Bernays, always the tireless self publicist began to write books promoting his ideas. He did this as many prominent political thinkers in America, had been terrified at the implications of the first world war. And as the popularity of Freud soared these political thinkers began to look at the masses much as he did. The masses were animalistic and the ruling elite needed a method to control them in order to prevent a second suicide attempt by humanity at large. Bernays wrote books like “Propaganda” in order to argue that he had developed the techniques that would prevent such a thing from ever happening again.
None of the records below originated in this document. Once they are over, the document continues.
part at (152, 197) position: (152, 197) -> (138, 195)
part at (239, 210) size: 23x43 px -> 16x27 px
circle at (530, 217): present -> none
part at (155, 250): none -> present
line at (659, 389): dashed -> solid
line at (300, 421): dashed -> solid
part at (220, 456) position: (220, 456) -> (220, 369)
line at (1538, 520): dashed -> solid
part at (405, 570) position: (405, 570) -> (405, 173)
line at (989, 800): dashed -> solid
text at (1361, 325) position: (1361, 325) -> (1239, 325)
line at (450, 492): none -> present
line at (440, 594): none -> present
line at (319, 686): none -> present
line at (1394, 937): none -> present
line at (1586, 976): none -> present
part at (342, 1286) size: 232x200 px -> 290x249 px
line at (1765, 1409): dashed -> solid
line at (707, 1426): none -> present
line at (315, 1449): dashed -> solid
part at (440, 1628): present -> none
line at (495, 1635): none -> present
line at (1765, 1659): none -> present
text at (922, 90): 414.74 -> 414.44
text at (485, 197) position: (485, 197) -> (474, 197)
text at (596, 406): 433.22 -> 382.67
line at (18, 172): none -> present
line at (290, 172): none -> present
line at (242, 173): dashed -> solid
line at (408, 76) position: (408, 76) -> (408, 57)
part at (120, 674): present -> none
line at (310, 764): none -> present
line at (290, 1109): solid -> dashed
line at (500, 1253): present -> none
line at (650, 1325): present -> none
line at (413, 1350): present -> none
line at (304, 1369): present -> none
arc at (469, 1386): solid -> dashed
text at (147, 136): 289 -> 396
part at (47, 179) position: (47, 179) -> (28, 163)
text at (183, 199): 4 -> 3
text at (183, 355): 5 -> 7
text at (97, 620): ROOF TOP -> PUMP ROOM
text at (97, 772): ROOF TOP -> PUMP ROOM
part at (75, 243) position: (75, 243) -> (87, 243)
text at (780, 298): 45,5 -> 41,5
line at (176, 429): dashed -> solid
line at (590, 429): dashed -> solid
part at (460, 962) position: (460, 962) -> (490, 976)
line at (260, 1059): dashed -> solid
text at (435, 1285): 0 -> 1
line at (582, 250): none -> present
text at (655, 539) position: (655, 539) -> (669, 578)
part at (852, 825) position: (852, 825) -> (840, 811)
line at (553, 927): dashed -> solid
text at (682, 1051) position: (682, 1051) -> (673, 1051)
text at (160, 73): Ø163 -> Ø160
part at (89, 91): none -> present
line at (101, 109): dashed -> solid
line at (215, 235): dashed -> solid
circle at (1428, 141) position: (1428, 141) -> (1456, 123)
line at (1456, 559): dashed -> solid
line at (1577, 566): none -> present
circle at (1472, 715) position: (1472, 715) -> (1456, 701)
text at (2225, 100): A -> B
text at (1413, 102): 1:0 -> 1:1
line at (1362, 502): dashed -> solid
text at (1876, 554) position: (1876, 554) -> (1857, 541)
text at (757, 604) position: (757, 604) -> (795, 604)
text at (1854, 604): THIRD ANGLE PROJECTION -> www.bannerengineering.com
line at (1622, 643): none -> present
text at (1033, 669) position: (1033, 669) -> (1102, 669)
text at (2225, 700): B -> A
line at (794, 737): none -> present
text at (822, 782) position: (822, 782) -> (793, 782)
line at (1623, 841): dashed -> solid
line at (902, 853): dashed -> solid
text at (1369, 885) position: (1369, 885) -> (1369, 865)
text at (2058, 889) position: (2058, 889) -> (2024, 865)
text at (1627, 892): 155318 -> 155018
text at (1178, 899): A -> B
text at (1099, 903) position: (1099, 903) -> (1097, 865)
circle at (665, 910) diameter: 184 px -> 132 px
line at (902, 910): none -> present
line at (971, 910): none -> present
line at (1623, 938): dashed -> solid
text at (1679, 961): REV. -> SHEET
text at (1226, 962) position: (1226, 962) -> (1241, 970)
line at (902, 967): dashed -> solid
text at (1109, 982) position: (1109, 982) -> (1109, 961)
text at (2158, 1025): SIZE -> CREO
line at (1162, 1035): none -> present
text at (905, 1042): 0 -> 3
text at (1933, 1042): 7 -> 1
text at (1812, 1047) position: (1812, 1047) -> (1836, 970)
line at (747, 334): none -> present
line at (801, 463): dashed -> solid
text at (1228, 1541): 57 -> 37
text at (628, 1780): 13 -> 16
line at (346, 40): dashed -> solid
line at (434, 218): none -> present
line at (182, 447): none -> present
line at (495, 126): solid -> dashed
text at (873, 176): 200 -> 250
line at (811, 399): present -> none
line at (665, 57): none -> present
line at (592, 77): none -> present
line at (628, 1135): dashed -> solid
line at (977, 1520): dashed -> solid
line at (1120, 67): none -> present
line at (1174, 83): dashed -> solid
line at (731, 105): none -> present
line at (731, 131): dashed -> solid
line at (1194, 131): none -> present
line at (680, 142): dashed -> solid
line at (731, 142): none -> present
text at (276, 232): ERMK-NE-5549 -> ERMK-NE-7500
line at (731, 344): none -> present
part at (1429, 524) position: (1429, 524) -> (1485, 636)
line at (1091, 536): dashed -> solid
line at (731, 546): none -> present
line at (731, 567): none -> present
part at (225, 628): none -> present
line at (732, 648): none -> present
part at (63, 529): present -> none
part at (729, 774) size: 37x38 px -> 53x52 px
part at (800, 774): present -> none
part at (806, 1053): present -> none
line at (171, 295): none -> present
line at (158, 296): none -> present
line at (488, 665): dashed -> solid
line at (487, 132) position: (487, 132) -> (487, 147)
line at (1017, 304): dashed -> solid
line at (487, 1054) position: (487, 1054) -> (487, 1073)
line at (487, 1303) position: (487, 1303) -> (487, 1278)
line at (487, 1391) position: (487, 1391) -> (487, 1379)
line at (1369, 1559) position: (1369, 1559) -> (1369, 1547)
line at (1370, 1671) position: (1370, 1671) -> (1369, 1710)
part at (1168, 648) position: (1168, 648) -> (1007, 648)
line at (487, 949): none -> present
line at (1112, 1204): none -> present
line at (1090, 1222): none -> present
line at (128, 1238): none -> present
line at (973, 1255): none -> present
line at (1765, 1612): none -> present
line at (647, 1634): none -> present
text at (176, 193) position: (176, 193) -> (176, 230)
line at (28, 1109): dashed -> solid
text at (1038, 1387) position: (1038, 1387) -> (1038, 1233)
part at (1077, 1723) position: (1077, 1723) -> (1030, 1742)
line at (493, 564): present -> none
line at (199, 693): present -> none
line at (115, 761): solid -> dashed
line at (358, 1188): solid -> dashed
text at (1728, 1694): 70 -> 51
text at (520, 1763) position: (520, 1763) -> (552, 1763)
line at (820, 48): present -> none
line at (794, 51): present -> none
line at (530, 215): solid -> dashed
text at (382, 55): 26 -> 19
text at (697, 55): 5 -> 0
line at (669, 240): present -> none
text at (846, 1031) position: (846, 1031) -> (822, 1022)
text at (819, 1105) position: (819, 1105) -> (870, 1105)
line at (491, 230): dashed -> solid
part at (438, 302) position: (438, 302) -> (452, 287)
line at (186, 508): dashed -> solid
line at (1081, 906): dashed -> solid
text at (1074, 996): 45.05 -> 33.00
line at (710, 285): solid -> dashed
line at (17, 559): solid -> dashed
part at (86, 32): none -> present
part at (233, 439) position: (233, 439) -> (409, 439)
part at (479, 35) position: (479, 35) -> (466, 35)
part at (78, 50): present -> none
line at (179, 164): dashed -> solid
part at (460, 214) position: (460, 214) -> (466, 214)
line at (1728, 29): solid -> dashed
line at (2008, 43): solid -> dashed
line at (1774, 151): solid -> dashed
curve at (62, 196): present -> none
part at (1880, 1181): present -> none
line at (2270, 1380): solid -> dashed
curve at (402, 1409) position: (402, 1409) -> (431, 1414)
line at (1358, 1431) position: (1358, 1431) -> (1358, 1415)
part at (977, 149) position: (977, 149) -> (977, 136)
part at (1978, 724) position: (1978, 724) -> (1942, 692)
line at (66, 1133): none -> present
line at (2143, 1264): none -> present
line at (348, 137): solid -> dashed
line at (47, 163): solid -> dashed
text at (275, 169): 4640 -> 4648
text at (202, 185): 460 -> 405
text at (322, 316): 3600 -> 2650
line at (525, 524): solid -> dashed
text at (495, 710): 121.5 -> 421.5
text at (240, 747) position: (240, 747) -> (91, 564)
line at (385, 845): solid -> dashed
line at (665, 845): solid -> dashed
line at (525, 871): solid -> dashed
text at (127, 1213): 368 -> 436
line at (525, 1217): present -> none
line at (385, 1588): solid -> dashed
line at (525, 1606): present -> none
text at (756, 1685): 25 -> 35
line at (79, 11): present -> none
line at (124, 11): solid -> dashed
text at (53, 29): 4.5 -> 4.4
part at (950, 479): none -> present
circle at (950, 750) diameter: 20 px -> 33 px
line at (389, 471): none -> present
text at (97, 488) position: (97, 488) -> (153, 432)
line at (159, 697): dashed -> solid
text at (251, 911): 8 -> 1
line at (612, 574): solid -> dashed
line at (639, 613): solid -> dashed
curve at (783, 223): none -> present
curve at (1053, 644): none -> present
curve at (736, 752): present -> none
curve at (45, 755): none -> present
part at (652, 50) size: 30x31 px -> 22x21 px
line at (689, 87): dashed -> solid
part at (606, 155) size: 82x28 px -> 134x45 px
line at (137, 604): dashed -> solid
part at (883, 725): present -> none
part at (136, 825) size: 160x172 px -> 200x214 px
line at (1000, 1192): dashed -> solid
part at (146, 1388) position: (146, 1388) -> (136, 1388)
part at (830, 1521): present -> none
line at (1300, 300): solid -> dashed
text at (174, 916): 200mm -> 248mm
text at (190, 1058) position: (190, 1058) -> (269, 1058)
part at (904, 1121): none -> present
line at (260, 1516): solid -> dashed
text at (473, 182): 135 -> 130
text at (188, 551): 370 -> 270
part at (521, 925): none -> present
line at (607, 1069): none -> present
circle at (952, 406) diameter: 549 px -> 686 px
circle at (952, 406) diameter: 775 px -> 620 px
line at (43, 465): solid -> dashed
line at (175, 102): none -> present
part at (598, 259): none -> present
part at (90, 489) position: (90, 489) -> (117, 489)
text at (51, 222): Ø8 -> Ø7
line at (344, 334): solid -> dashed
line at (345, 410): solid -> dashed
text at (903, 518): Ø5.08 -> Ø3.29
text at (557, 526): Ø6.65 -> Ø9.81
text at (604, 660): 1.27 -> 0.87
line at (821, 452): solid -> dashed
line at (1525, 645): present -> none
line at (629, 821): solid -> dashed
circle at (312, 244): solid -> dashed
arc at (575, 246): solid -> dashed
His theory was to actively encourage the association of products that constantly changed and updated themselves with emotions like love and happiness, comfort and contentment so that the worker, would in effect become the consumer, and the newly created “consumer” would be so busy pursuing products that they thought would sate them and grant their emotional desires that they would, in effect, avoid their bestial nature in the illusionary chase of happiness through products. The populous would also be so distracted that they would let the elite, who knew what was best for them, get on with the business of ruling. His policies were adopted, at home and abroad. Bernays was a self described democrat who was in fact, entirely undemocratic. Joseph Goebbels rated Bernays’s “Propaganda” as one of the most important and influential books he had ever read.

Bernays does have a lot to answer for--unfortunately, I think he'd just really be proud of himself if he could see the United States today. Fathercrow also references Adam Curtis' excellent documentary Century of the Self, which is a fantastic film about, among other things, public relations and the American psyche.